**What to produce:** A faithful, word-for-word copy of the records is required, and it must contain no pictures.

(Saved entries)
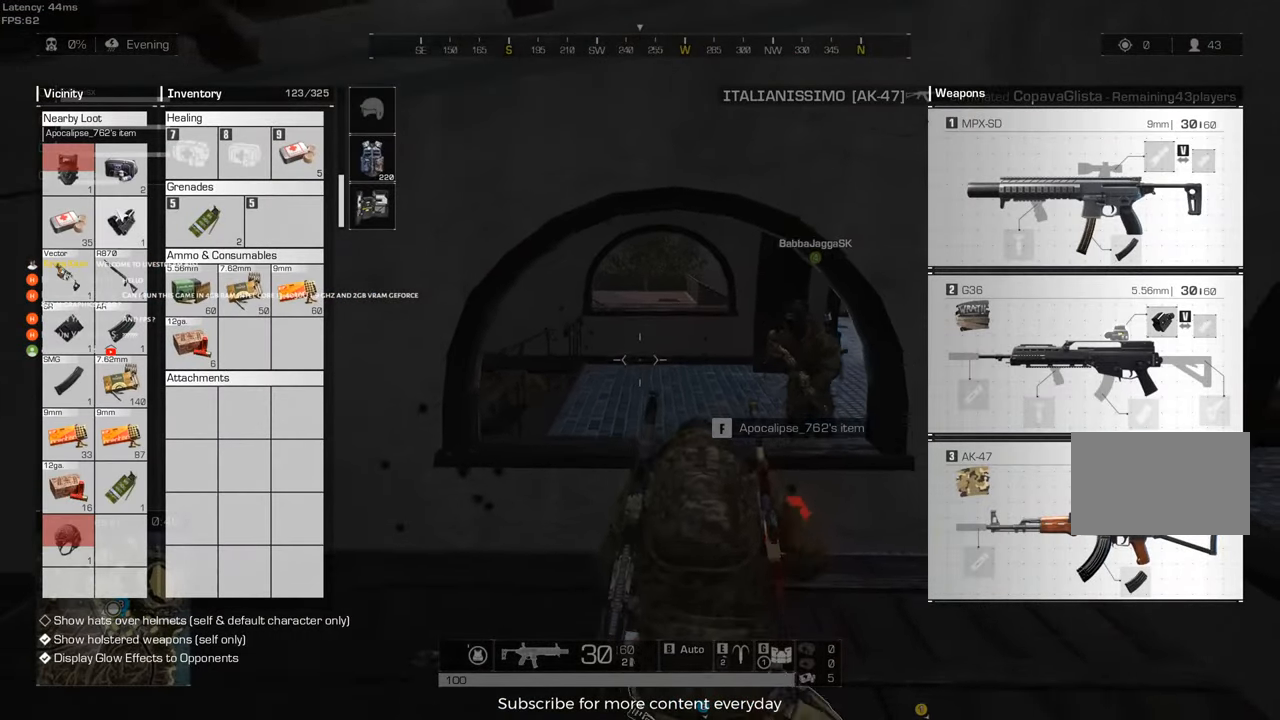
{"keys": ["a", "d", "w"], "mouse": [], "events": [[50, "d", "up"], [100, "w", "down"], [283, "mouse_right", "down"], [367, "mouse_right", "up"], [417, "d", "down"]]}
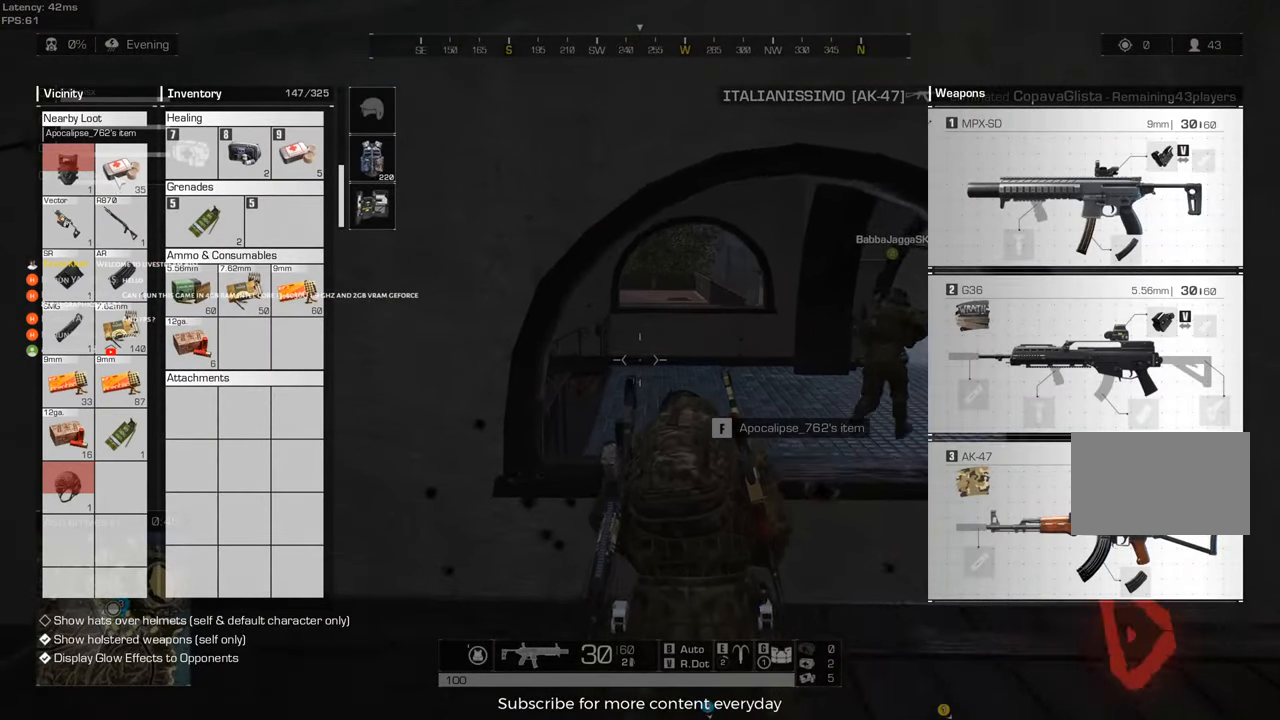
{"keys": ["a", "s"], "mouse": [], "events": [[17, "a", "up"], [117, "c", "down"], [117, "w", "up"], [200, "c", "up"], [250, "a", "down"], [250, "s", "down"], [350, "d", "up"]]}
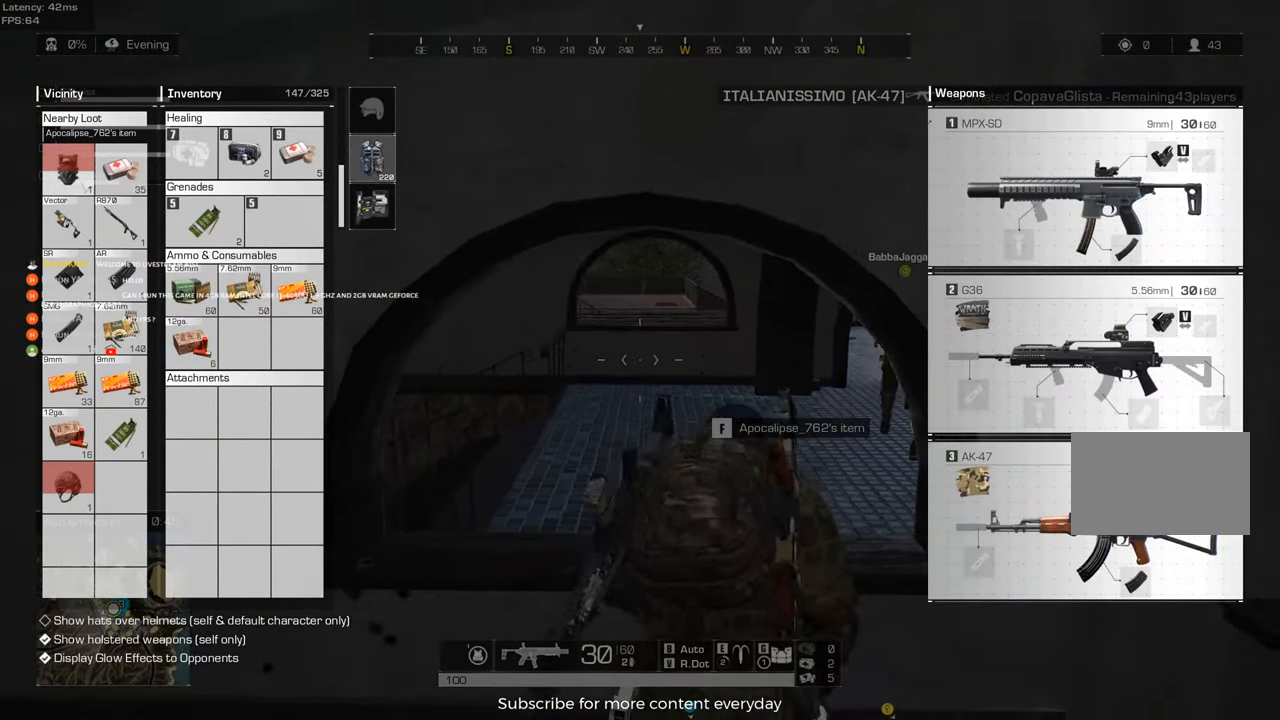
{"keys": ["a", "w"], "mouse": [], "events": [[33, "mouse_right", "down"], [133, "a", "up"], [133, "d", "down"], [133, "mouse_right", "up"], [317, "s", "up"], [400, "a", "down"], [450, "d", "up"], [450, "w", "down"]]}
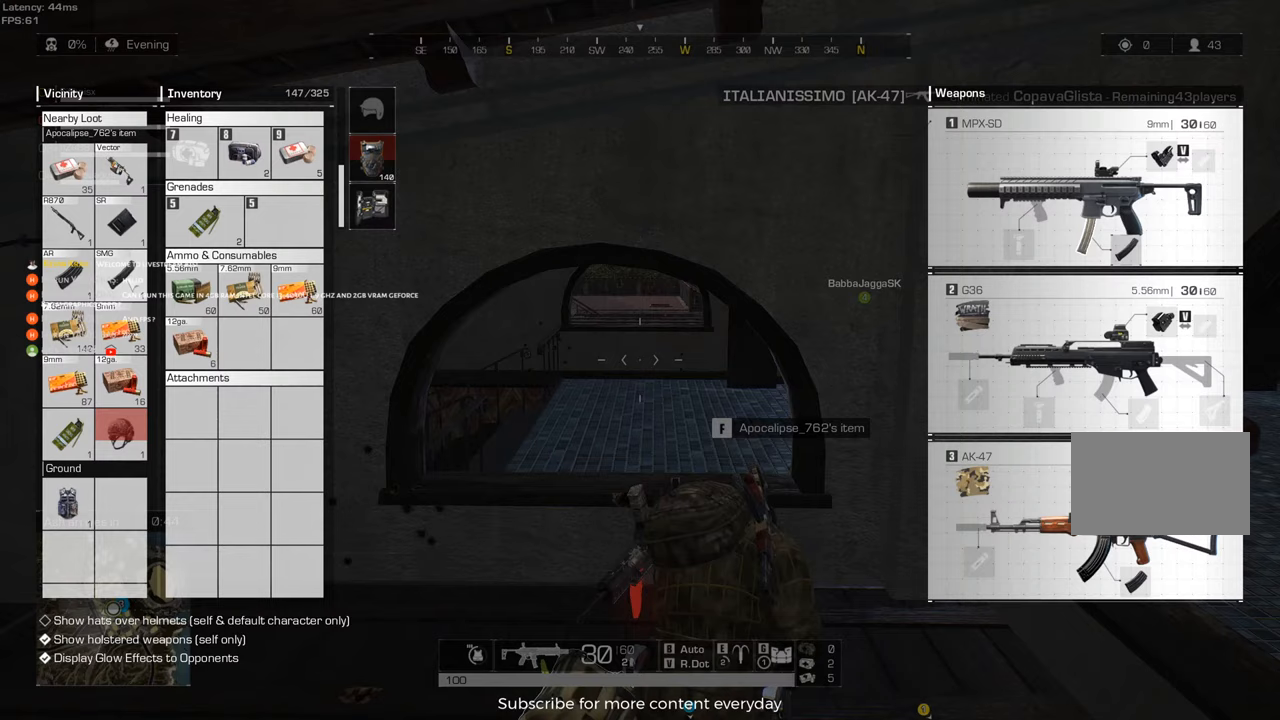
{"keys": ["d", "s"], "mouse": [], "events": [[183, "w", "up"], [383, "a", "up"], [383, "d", "down"], [383, "s", "down"]]}
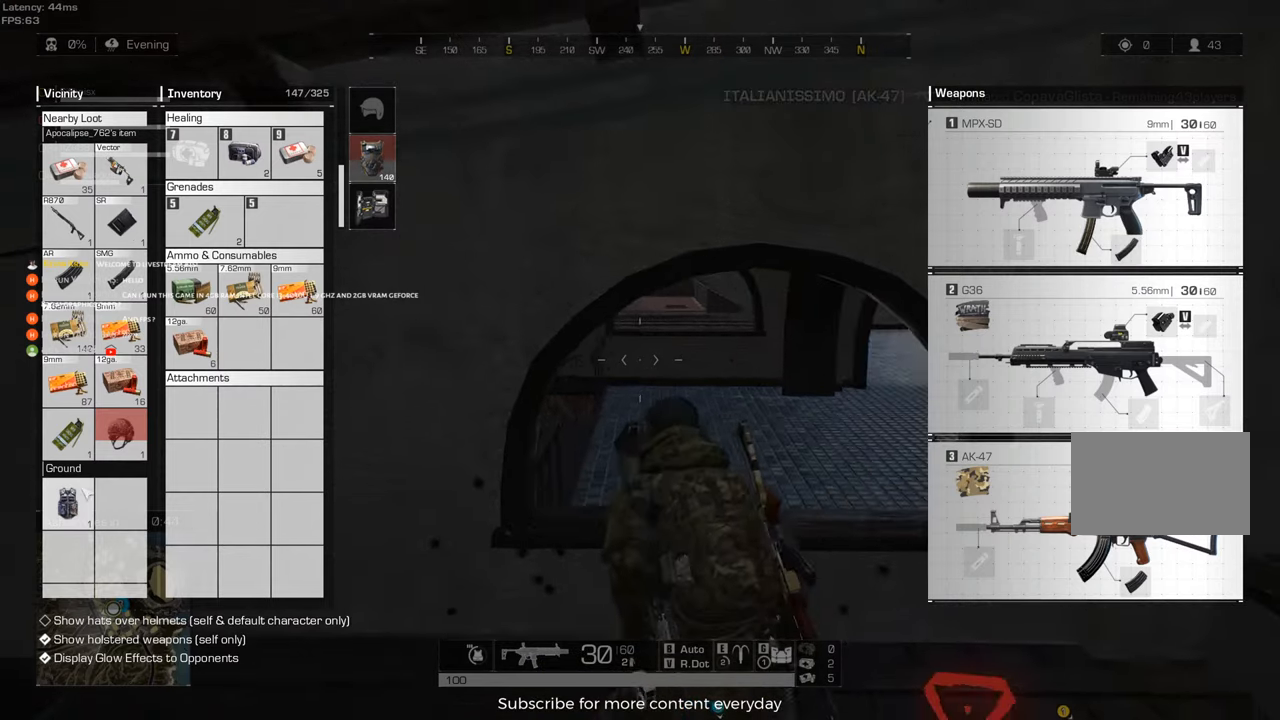
{"keys": ["a", "w"], "mouse": [], "events": [[200, "s", "up"], [250, "mouse_right", "down"], [300, "a", "down"], [300, "d", "up"], [350, "mouse_right", "up"], [433, "w", "down"]]}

**Written reply:**
{"keys": ["a", "d", "w"], "mouse": [], "events": [[50, "d", "up"], [100, "w", "down"], [283, "mouse_right", "down"], [367, "mouse_right", "up"], [417, "d", "down"]]}
{"keys": ["a", "s"], "mouse": [], "events": [[17, "a", "up"], [117, "c", "down"], [117, "w", "up"], [200, "c", "up"], [250, "a", "down"], [250, "s", "down"], [350, "d", "up"]]}
{"keys": ["a", "w"], "mouse": [], "events": [[33, "mouse_right", "down"], [133, "a", "up"], [133, "d", "down"], [133, "mouse_right", "up"], [317, "s", "up"], [400, "a", "down"], [450, "d", "up"], [450, "w", "down"]]}
{"keys": ["d", "s"], "mouse": [], "events": [[183, "w", "up"], [383, "a", "up"], [383, "d", "down"], [383, "s", "down"]]}
{"keys": ["a", "w"], "mouse": [], "events": [[200, "s", "up"], [250, "mouse_right", "down"], [300, "a", "down"], [300, "d", "up"], [350, "mouse_right", "up"], [433, "w", "down"]]}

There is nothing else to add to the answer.